# [Page text]
Dr Morbius I will be going to Disney World, but eating one less meal and no souvenirs for me. I know that would of been the cost of my prop. I think it was well worth it and it gets me hyped up for next year!


----------



## Offwhiteknight (Sep 17, 2008)

Beware the suburban soccer mom...they savage stores with their over-extended credit, pushing more than one cart with octopi-like skill and like locusts leave only bare shelves in their wake!!!

Actually, after hitting two Targets, a Party City (which was the best stocked; might still have stuff) and a Spirit, I came away with less than I wanted, but enough for next year...

Would have gotten more, but the wife figures about $100 of stuff is more than enough for now. Even at 50% or better discount.

Got a blucky, an obelisk tombstone, a cannon strobe, a 400W fogger with timer remote (the most the wife with her asthma will let me have right now), a black light spot light, a medium sized gargoyle, a bloody lantern, a string of purple lights, three pre-carved small funkins and a mini battery powered one, and some smaller things I just can't remember. Plus the wife picked up stuff like the cool lenticular place mats at Target and other inside dinner-ware stuff. Oh, and the plastic tubs to store it all in.

Now I gotta pack it all away, leaving the stuff to be worked on in seperate tubs so I can get to them in the spring...


----------



## Spooky1 (Aug 25, 2008)

I picked up a cool talking (Gemmy?) skull from Target for 50% off ($6.50). I thought I might try a hack with it, but it has 5 or 6 good sayings and no crappy background music. So I'll keep it and maybe hack my older one.


----------



## Great White (Jan 18, 2006)

I also picked up a vulture for $10, lol. And, I picked up a full size 6ft static Dracula prop complete with outfit and pole stand for $30. I'm going to look for a couple things today but don't expect to find anything.


----------



## Ms. Wicked (Nov 14, 2006)

I went to Halloween USA yesterday and picked up two plastic skellie, a bottle of fog juice and a raven.


----------



## TearyThunder (Jul 1, 2006)

I just got back from Walgreens. I was able to nab 2 6ft hanging zombies, a large tombstone, talking animated gargoyle, and some treat bags. Everything is 75% off now!


----------



## Spookie (Aug 26, 2008)

I was going through the newspaper ads on Monday before recycling day and saw some ads for Rite Aid (drug store) that looked interesting. Headed for our local store and found everything 75% off, heck that's almost free. We had such a nice turnout this halloween it's inspired me to want to plan for a good size haunt next year and look for cheap props I can use. Bought some severed fingers that looked pretty realistic and decided to hit the other Rite Aids in my area (4 of them!). For very little money actually I came away with more severed fingers (zombie food), 3 pairs of 3D skelly hand gloves, a 3D skelly body suit and mask, 4 pirates hair adult wigs, a vampiress wig, long black curly hair wig, green spider webbing, and GID lipstick and nail polish.

# [Data for analysis]
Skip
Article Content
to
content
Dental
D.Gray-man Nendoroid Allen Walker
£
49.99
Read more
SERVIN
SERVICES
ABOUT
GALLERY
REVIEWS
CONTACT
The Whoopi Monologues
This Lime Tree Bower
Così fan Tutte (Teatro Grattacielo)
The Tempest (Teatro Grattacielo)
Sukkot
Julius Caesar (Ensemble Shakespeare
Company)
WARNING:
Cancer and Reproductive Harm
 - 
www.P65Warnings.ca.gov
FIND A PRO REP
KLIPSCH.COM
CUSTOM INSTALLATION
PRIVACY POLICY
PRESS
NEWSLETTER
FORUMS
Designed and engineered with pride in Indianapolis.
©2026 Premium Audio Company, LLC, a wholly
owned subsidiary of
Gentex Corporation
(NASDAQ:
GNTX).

--

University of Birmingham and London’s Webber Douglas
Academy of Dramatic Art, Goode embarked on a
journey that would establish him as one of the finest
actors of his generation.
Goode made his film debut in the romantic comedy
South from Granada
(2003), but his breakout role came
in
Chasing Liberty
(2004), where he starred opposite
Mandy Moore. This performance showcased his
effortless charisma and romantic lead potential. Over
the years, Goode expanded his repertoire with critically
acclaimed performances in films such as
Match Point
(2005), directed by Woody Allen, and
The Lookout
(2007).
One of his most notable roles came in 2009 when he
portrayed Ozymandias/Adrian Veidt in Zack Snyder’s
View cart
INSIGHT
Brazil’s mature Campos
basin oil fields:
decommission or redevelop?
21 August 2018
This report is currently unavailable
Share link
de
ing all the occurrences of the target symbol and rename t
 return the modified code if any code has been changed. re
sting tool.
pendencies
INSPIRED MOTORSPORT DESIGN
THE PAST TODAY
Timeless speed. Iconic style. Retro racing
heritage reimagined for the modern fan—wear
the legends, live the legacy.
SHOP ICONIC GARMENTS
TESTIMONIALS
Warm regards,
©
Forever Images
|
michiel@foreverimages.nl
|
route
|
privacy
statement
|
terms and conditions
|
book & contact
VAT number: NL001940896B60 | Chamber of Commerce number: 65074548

# [Your tasks]
• A. Translate this sentence from the forum thread on Halloween clearance shopping into Spanish: "I'm going to look for a couple things today but don't expect to find anything."
• B. Extend the forum thread on Halloween clearance shopping past its final sentence.

# [Your written answers]
• A. Voy a buscar un par de cosas hoy, pero no espero encontrar nada.

• B.
BTW did anyone see the pair of talking skulls that Rite Aid had in their stores? They were sold out by the time I got to the store on the Monday after Halloween but I saw several ads for them in the store's October mailers I was recycling (too busy to look through the ads earlier--must learn from my mistakes!). They looked a lot like the Talking thru Boris skull or Gemmy talking skull from the ad although they were packaged as a pair. Sure wish I would have gone into the store earlier. I'll try to come back here and update with a picture from the ad so you can see the ad.


----------



## Spartan005 (Mar 13, 2007)

I got two severed arms, the animated frankenstein guy and a full over the head leatherface mask for $120










But besides that I got one of those 12' tall hanging ghosts guys from a halloween scene store after they had their 50% off sale. The coolest part was, my dad went in with newspaper articles from my previous haunted houses and told them that we do this every year for charity, so the guy gave us the ghost for free.

And this is probably one of the coolest and nicest things that anyone has ever done for me.... My sister has this friend Kevin, who threw this big halloween party a few days ago. Anyway he asked me if he could borrow a few props so I said why not and gave him a few cheap things from like 5th grade. Anyway my sister comes home last night from work and rushes upstairs to get me. I come down to see Kevin standing there next to his car. Inside it is this...


















I've talked to that kid for probably 3 minutes my entire life and he gave that to me for free because he didn't have room to store it. I think I stared at it for like 3 hours last night in shock lol


----------



## TearyThunder (Jul 1, 2006)

I just got back from walmart and the halloween stuff is at 75% off now. I nabbed fog juice, a velvet cape, black roses, puck lights, witch wig, a fog timer and popcorn balls (only 50% off though)


----------



## Front Yard Fright (Dec 23, 2005)

I've gotten tons and tons of stuff! The day after Halloween I hit up Walmart and got 3 fogegers, 13 bottles of fog juice, 2 bubble foggers, 7 bottles of bubble juice, 4 little black robes, 6 adult robes, 10 lengths of that rusty plastic chaid, 4 bottles of blood, grabbed the box of red hair spray, 10 of those fake carved pumpkins (Planning a Light-O-Rama show for next year) and the list goes on!

I have yet to make it to Target. They had some really cool stuff but I'm fearing it's already picked over! My advice is get it when you see it... Don't wait around for it to go 75%... What's the use is someone nabs it before you get to it?
:jol:.


----------



## Great White (Jan 18, 2006)

I picked up a bubble fogger @ K-Mart on Monday for $25. Picked up a Pycho shower curtain that plays the Pycho theme music today for $4. The thing is, they had quite a bit there on Monday and today it went 75%, and very picked over.


----------



## bignick (Sep 25, 2008)

There is a guy on Chicago Craigslist that is selling all of his decorations for $500.00 There is a lot of carnevil type stuff i was thinking about taking a look but anyone that is from Illinois that might be interested i figured i would give you a heads up. 

Unfortunatelly all of the stuff left over at the stores near me was either picked over still to high for my liking or just complete junk.


----------



## Spookie (Aug 26, 2008)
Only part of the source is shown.